Air1, B.C.'s traffic safety helicopter, provided aerial support, while
ICBC representatives attended the roadchecks to raise awareness about
Operation Red Nose and other ways to get home safe this holiday season. The
blitz was a part of the month-long provincial campaign dedicated to getting
drinking drivers off B.C. roads.
"Drinking and driving is a serious offence with potentially deadly
consequences," said Solicitor General John Les, who participated in this
holiday seasons' first CounterAttack roadcheck. "We've brought in stronger
impaired driving legislation with a focus on increased enforcement, higher
penalties and mandatory rehabilitation to deal with drunk drivers but the best
way to save lives is to not drive drunk in the first place."
Drunk drivers stopped at the roadchecks or elsewhere face a range of
penalties, including immediate 24-hour roadside suspensions and vehicle
impoundment, 90-day driving prohibitions, criminal charges, fines, jail time,
mandatory rehabilitation, and ignition interlock. ICBC's Driver Risk Premium
also comes into effect January 2008, and will result in high-risk drivers
paying hundreds, and in some cases thousands of dollars more each year.
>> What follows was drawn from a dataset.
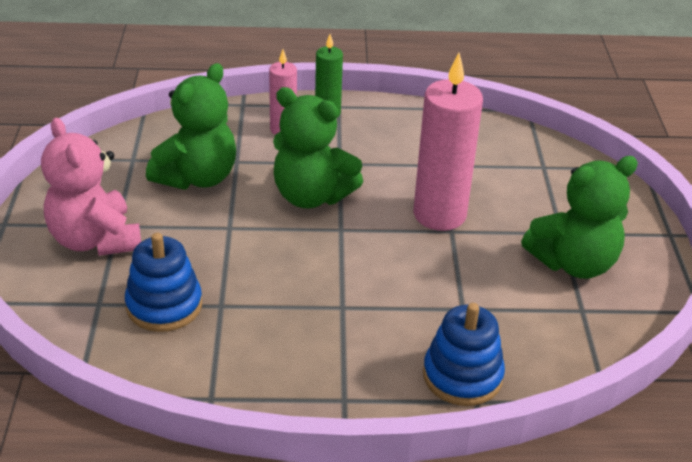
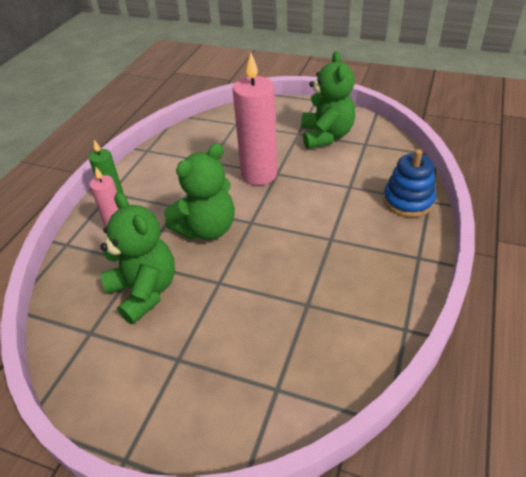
camera: 65 degrees left, 5 degrees up
(95, 240) = (190, 379): pink teddy bear -> none
(164, 305) = (295, 341): blue stacking toy -> none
CounterAttack is celebrating its 30th anniversary this year. Nicolas
Jimenez, ICBC's director of Road Safety, credits the success of the program to
a combination of enforcement and public awareness. "We've seen significant
reductions in drinking and driving over the years, thanks in part to
CounterAttack. And now, new enforcement strategies and tools for police are
producing even stronger results. But drinking and driving remains a serious
concern as too many people are injured or killed in alcohol-related crashes
each year," said Jimenez.
Prior to the launch of CounterAttack in 1977, B.C. had the highest number
of alcohol-related traffic crashes in the country. Drunk drivers caused more
than 300 deaths on B.C. roads in 1976. Thirty years later, B.C.'s population
has increased by about 60 per cent, but the number of alcohol-related deaths
on B.C. roads has declined by more than half. Drinking and driving remains a
serious problem in B.C., with 127 lives lost and approximately 3,400 people
injured in alcohol-related crashes in 2005. Approximately 28 per cent of all
motor vehicle fatalities in 2005 were related to drinking and driving.
ICBC invests in road safety to reduce crashes, injuries and fatalities,
which also help to keep insurance rates low and stable. ICBC also supports
police by providing approximately $17 million towards enhanced enforcement,
including CounterAttack roadchecks. This year's CounterAttack campaign also
includes ICBC-funded radio, restaurant, bar and transit advertising, as well
as ICBC-developed television and radio public service announcements carried by
the B.C. Association of Broadcasters.